Take for example, the first question I ask of Allen Warner (below), in my interview with him that you can find in my book, Creative Writing Career. Allen’s journey included a screenplay, a short story, and the published graphic novel series. And the screenplay was optioned! This likely would not have been possible if he just sat back and wrote the novel version.
Justin Sloan: Allen, thank you for making time to speak with us about your writing experience, and about your latest film, The Tale of the Seas. You have some great experience with comics and games. How did you get into writing and specifically these projects?
Allen Warner: Thanks Justin. I’ve been writing as long as I can remember, but I got started professionally back in 2000. My longtime friend and collaborator Alé Garza had drawn an awesome image for an idea he had called Ninja Boy. It grabbed the attention of an agent at a comic convention who wanted to know if he’d be interested in pitching it as a cartoon. Alé had some ideas for names and scenes and the basic story, but hadn’t fleshed it all out, so he asked me to come on to help him fully plot it out, and bring it to life. I wrote a pretty detailed synopsis of the world, backstory, characters, plot, etc., and we bounced it back and forth until we were both happy with it. The whole experience of initially showing it to the agent and taking it to different studios is a story in and of itself, but the end result was that it got optioned by Warner Bros. Animation. Alé had previously worked for a comic company called Wildstorm Studios, and we’d always wanted to do it as a comic too, so we pitched it to them. They had me write a short story for an anthology book they had going at the time as a sort of tryout, and when that went well, we got the green light, and they published Ninja Boy as a series.
That got my foot in the door in comics, but, just as importantly, I met a bunch of really talented artists who worked for the studio, and when they needed help with something on the writing side, they would hit me up, and vice versa. Those connections led to a bunch of cool published and unpublished stories, a lot of good times, and some great friendships.
I didn’t really know anyone working in games, or at least not anyone in a position to help me get a job, but I’ve always been a gamer, and always wanted to write for games, so I just started reaching out to companies however I could. Some recruiters and producers contacted me, but honestly, most of my video game work has come via LinkedIn. I’d connect with people in a position to hire me, and send them a really brief message asking them to get in touch if they were ever looking for a writer. It led to a lot of “Sure. Will Do,” responses, but also led to a lot of interviews, tryouts, and immediate work.

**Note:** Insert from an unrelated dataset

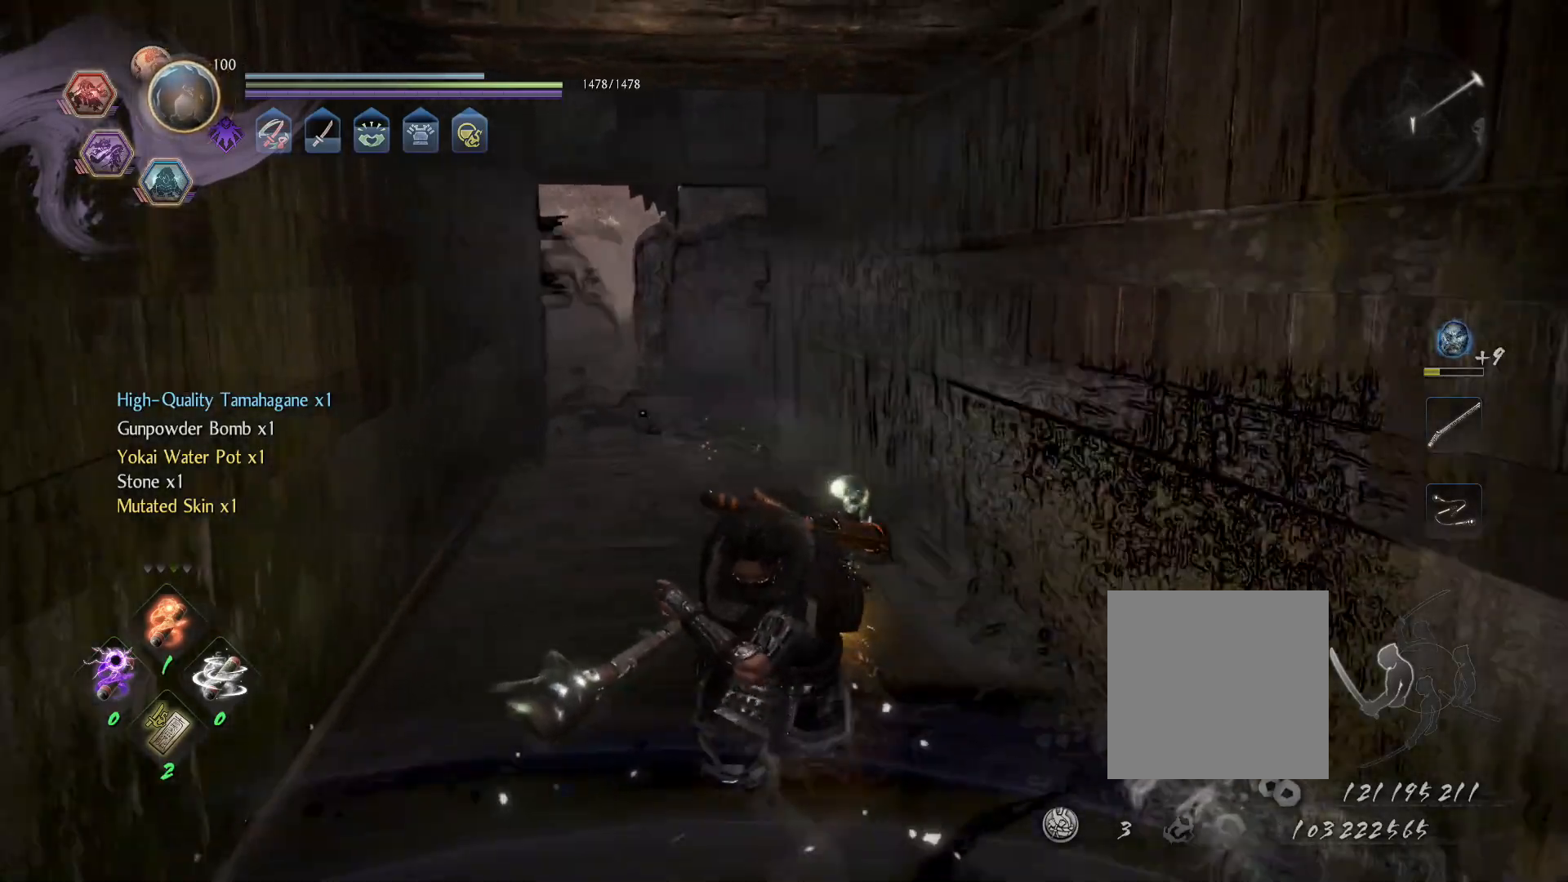
{"dt_ms": 500, "buttons": ["CIRCLE"], "left_stick": "center", "right_stick": "center", "events": [[300, "CIRCLE", "down"], [400, "CIRCLE", "up"], [450, "left_stick", "center"], [467, "CIRCLE", "down"]]}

By the way, Allen’s most recent animated film is in the funding stages, so if you want to support an amazing looking film, go support it here.
BACK BY SUNRISE
Likewise, I have several stories that have been expressed as short stories, novels, and screenplays. My novel on Amazon, Back by Sunrise, was a screenplay first. It is on the MovieBytes.com top winners list under Fantasy (number 4, I believe), won a couple of screenplay contests, and placed well in several more (including Page and Austin). Placing in these contests means I am interviewed on several sites about this story and my writing, and it likely helped when the screenplay was recently optioned to be made into a film. Did my writing it as a novel help it get optioned? I don’t know, but I imagine that seeing it on Amazon with the awesome cover certainly gave the screenplay a more realistic feel.
Adapting the screenplay was a fun process, and I recommend everyone experiment with different media. I have another novel (soon to be published), that was a finalist in the San Francisco Writers Conference, and when I adapted it into a screenplay, the screenplay was a finalist in some contests. It is a fun process and a way to increase chances of success. Why not give it a try?